Transcribe the listing below in full, exactly, with no images.

-- Recorded information follows --

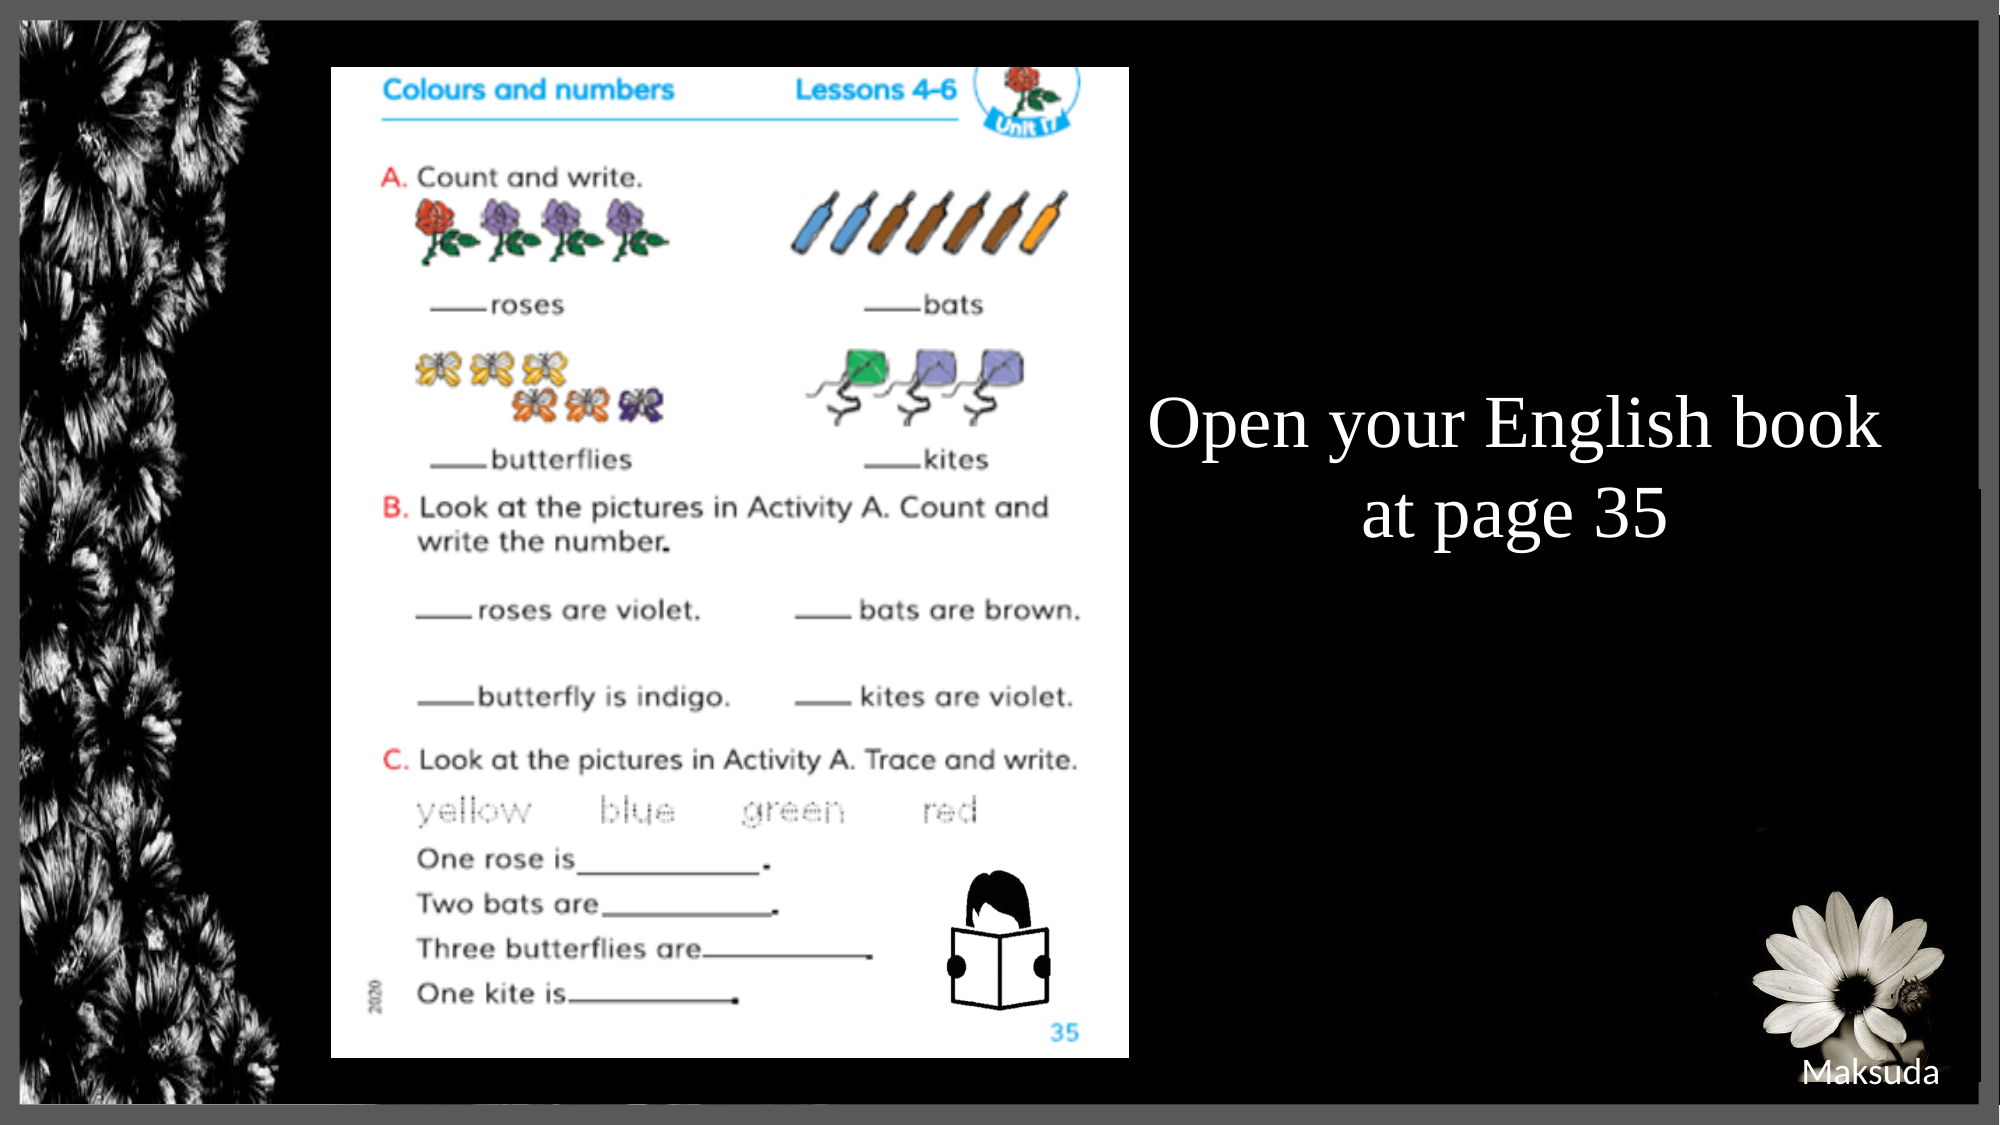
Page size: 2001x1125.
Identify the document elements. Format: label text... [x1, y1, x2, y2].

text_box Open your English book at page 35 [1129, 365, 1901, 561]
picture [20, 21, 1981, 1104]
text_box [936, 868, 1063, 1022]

-- Recorded information concluded --

Exercise output
Page size: 2001x1125.
Identify the document elements. Format: label text... [x1, y1, x2, y2].

text_box Open your English book at page 35 [1129, 365, 1901, 561]
picture [20, 21, 1981, 1104]
text_box [936, 868, 1063, 1022]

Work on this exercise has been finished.